Last month, Mr Kenny commented: “A lot of the time when you read about these objections, you say ‘this is Nimbyism - a snail or a seagull or whatever’ but this is real and that is why we are delighted that this has been writ large by the DAU.”

He said: “We did say before that this planned nursing home is like Cinderella’s slipper and the ugly sister trying to cram the big foot into it and that is what they have been trying to do”.

As part of preparation in lodging the application, Bartra submitted a Badger Conservation Plan which stated that once proposed mitigation measures have been implemented for the local badgers, the proposed nursing home “will not have a significant impact on the (badger) sett structure”.

However, the Kennys disagreed with the conclusion of the Badger Conservation Plan and instead claimed in their objection that “what is proposed by the applicants as mitigation (of the badger sett) will result in extermination”.

The Kennys claimed that the excavation for the nursing home building at the southern end of the site would destroy the sett “and with it, the badger family”.

The Kennys stated that any destruction of the badger sett would be  "cruel and unconscionable.”
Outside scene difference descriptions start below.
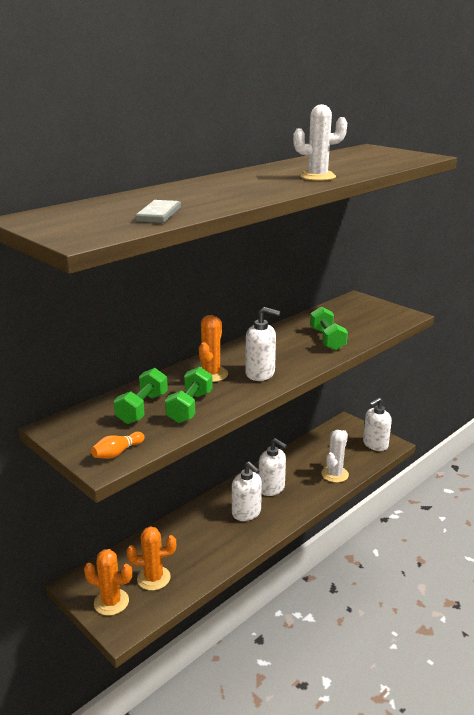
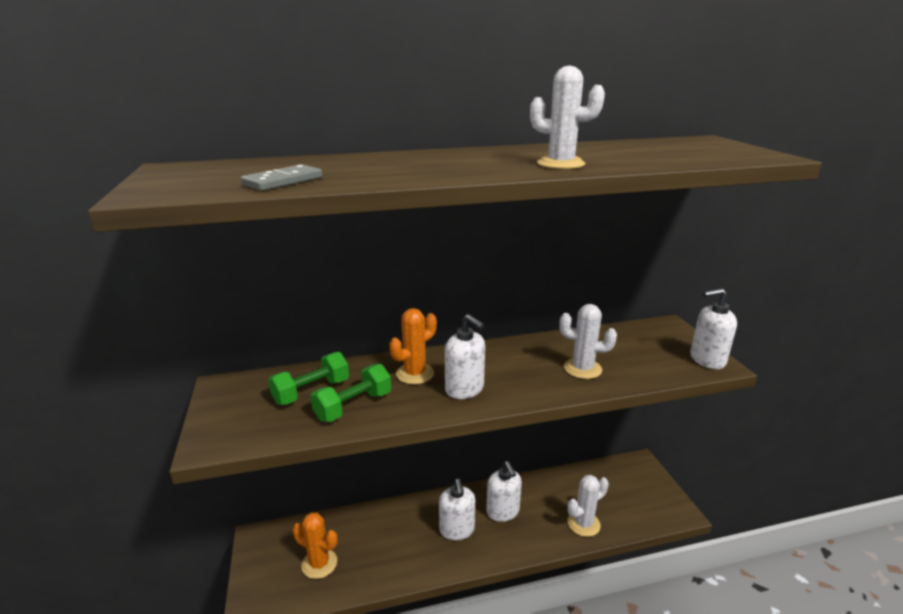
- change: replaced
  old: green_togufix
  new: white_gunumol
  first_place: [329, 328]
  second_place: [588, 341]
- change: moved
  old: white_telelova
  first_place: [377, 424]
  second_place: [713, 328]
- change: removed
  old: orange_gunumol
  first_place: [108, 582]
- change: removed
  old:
The DAU  stated that it seems unlikely that the various elements of the nursing home scheme can be constructed without encroachment on, and at least the partial destruction of the badger sett, probably including its main chambers.

As part of their objection concerning the badgers, the Kennys stated that they are in the fortunate and unique position of having an active breeding badger sett “within the grounds of our home”.
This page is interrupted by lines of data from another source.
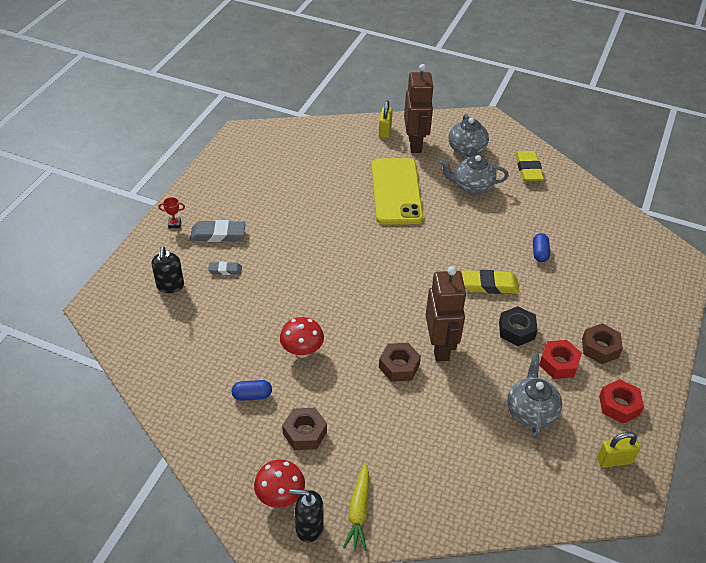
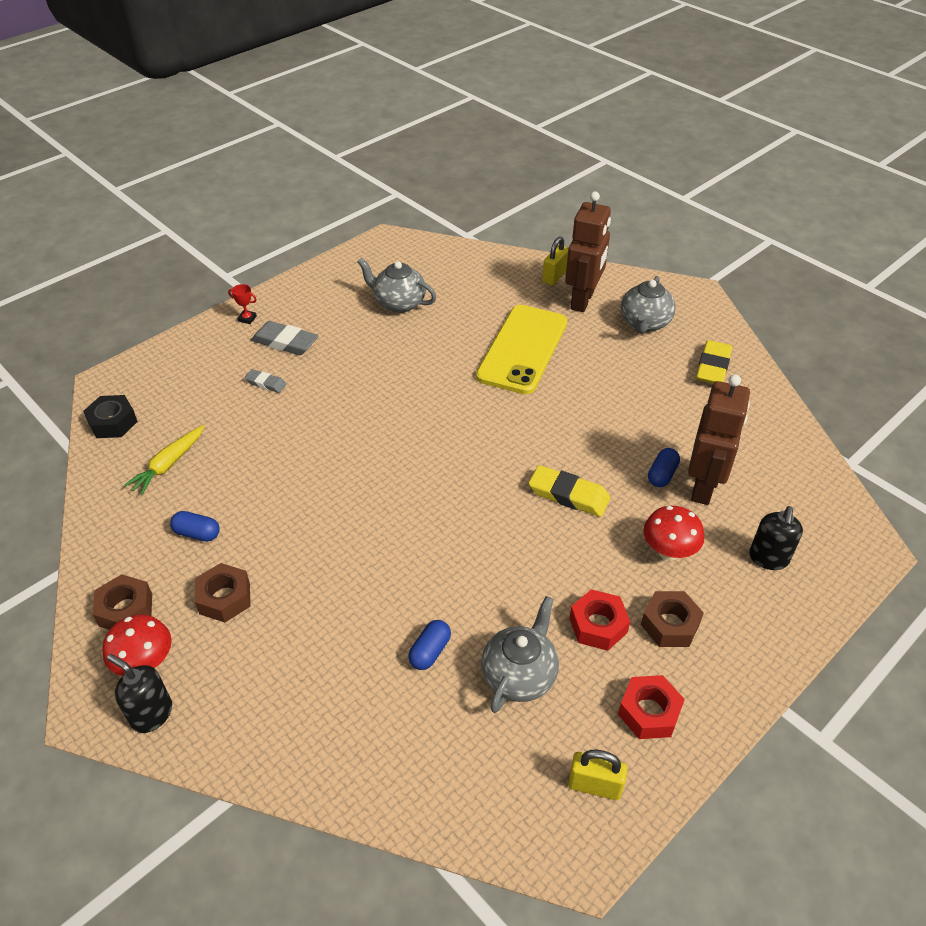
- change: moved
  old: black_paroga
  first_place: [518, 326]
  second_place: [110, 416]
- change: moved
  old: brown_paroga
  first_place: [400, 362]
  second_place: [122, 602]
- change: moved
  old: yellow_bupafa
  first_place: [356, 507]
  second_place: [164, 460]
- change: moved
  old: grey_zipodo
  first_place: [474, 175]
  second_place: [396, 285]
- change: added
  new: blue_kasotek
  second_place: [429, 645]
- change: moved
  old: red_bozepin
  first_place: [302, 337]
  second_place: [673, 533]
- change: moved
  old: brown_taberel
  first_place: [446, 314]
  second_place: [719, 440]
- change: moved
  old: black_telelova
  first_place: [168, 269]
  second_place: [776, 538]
They stated that the badgers have been there for in excess of 20 years.

The Kennys revealed: “During this time, we have let them be and kept an eye on them. We have been rewarded over the years with the sight of young badger cubs playing.

They added: “It is not just our family, but the entire neighbourhood, particularly the children, who enjoy these shy nocturnal creatures.”

Fears for the future of the badgers was just one element of the comprehensive Kenny objection against the nursing home.

The Council refused planning permission to the Bartra plan after finding that the proposed nursing home “would adversely impact on the residential amenity of adjacent properties by reason of overlooking and overbearing appearance”.

The Council also refused planning as the proposal “would detract from the existing visual and residential amenities of the area, would depreciate the value of property in the vicinity, and if permitted, set an undesirable precedent for similar development in the area”.

Bartra already has planning permission for an apartment scheme on the nursing home site and can advance that scheme if the company doesn't secure planning permission for the nursing home.